Friday, November 12, 2004

China, Part IV

Tales of China continue here...

One of the main targets on the trip to China was to trek the Tiger Leaping Gorge. I'd heard so much about this place prior to flying out that it had become a definite 'must do'. I'll admit, I was a little apprehensive, especially with some of the tales I'd heard, while news of a missing American tourist who'd gone trekking there just a month previously (alone, the idiot) hardly helped. But, it had to be done.

We decided to do the trek over 3 days, with 2 nights spent in local guesthouses. The first step was actually getting there, because the language problem becomes a significant barrier when trying to buy tickets or garner any relevant information. Well, after finally buying tickets, we ended up in a small minibus that took us to the starting point.

After taking note of the large sign at the entrance that heaps all responsibility on the trekker, we started the long trek uphill. It was tough, and this was the easy part! After 2.5 hours we decided to stop for a long lunch at the Naxi Family Guesthouse, which then turned into our first overnight stop. The very cute Show Fein became our source of entertainment, trying to learn some Chinese while she picked up some words in English. I love mixing with the locals, for me it's one of the best parts of any trip. This was perhaps our cheapest night of the whole trip, costing something like 5 shekels per person for a double room, while the beers and food were tasty and very cheap too. After some rough nights so far on the trip, I slept like a baby.

The next morning we were up early and after downing a great egg and vegetable pancake we were off. Now this was the hard part. Holy shit, WHAT A CLIMB! 3 hours of steep, steep terrain, though accompanied by some amazing views. We were soon reaching heights of 2000m plus, while the path was getting a little dodgy in places, with drops straight down to the river below.

As what goes up must come down, we were soon on our way down the other side of the steep climb...though we soon picked up speed as raindrops started falling. We knew that the whole trek would take a turn for the worse if it started to rain, but it just about managed to hold off until the late afternoon, when we skidded and slid down to the next overnight stop, at Tina's Guesthouse.

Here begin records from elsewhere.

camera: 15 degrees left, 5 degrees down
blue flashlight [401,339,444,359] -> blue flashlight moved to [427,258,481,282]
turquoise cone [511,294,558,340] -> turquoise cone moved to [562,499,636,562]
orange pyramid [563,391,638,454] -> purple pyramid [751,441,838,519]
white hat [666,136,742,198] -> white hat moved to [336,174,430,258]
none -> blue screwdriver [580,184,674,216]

We met up with an English couple and tales of Arsenal's astonishing form were soon being swapped over a few Chinese beers, though they were Fulham supporters (poor bastards!)...the cold and rain was all around us by now, but the fried rice and Tsingtao beers were doing a fine job in sheltering us from the elements.

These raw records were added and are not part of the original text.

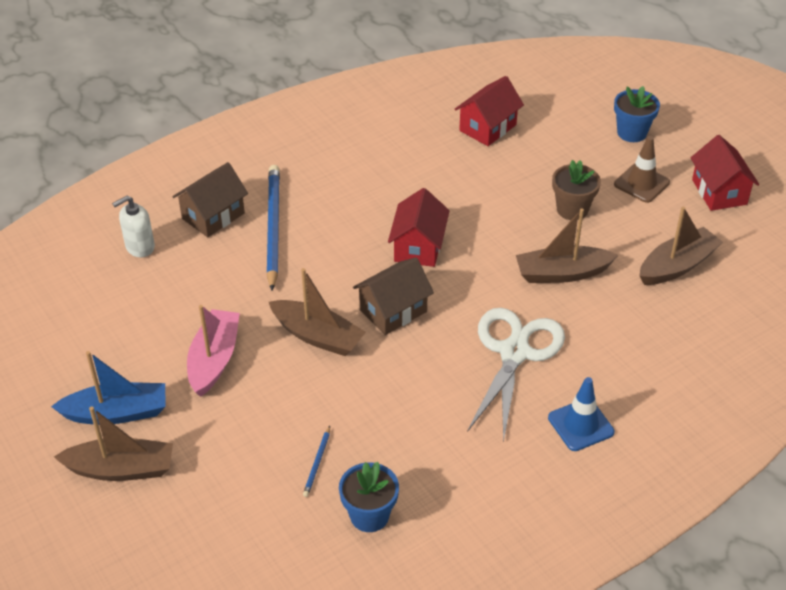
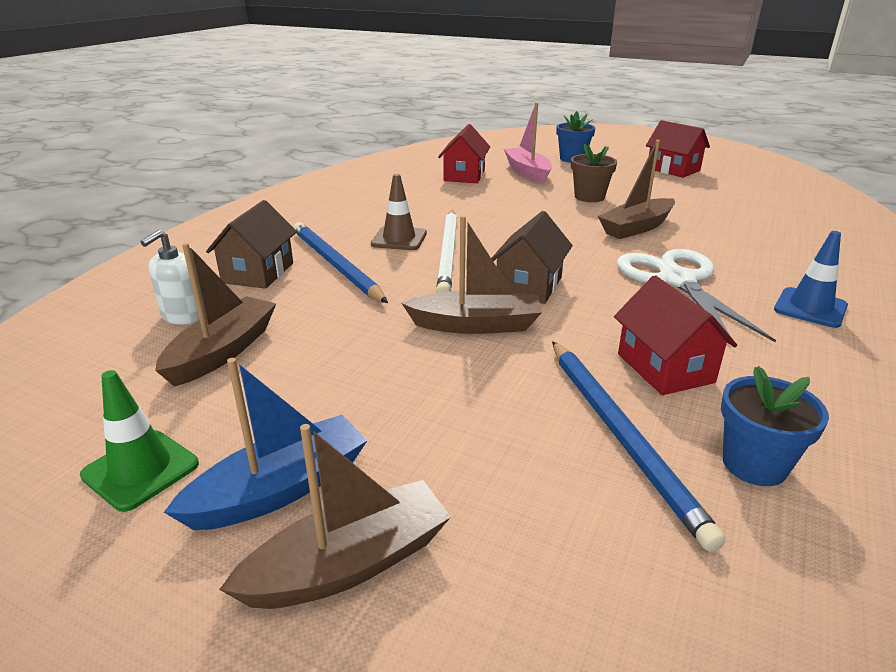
camera: 30 degrees left, 15 degrees down
pink boat [187,305,240,397] -> pink boat moved to [504,103,552,183]
blue pencil [303,426,330,497] -> blue pencil [552,341,726,552], size x2.38
red house [388,188,450,267] -> red house moved to [614,275,737,395]
brown traffic cone [614,136,670,203] -> brown traffic cone moved to [371,174,427,250]
brown boat [639,207,723,285] -> brown boat moved to [155,243,276,387]
none -> green traffic cone [80,370,199,512]
none -> white pencil [436,210,457,293]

The next morning it was still raining, so we had to catch a ride to the ferry station, which would carry us over to the other side of the river. It's just too dodgy to walk when it's raining, and besides the view was non-existent what with all the low clouds. A little anti-climatic, though we had done the hardest part...though once crossing the other side of the river little did we know that we'd be stuck in a landslide for 3 hours and shifting rocks by hand in the torrential rain that followed...

Great trek, highly recommended if you're ever in SW China.